— The task —
Would you count the lines of the listing that carry the word "knee"? Give only the resulting number.

— Supplied material —

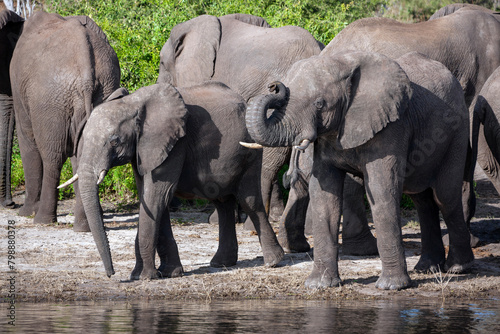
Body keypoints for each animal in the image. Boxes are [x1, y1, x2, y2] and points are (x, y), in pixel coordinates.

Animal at [10, 10, 121, 230]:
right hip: (102, 89)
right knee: (82, 156)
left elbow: (27, 138)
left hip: (49, 100)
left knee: (52, 156)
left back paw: (41, 220)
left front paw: (24, 213)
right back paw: (83, 227)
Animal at [62, 81, 284, 280]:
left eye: (114, 141)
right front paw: (170, 273)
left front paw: (142, 277)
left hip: (250, 151)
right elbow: (152, 198)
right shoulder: (143, 149)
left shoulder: (175, 143)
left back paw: (273, 262)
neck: (133, 102)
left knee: (249, 201)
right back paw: (221, 263)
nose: (112, 274)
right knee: (222, 203)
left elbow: (156, 195)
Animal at [246, 49, 476, 290]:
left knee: (446, 197)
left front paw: (391, 287)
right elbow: (324, 196)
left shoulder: (392, 126)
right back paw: (426, 268)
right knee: (422, 201)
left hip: (458, 130)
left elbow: (381, 189)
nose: (275, 86)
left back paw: (458, 268)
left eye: (319, 104)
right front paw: (319, 285)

— Exercise result —
6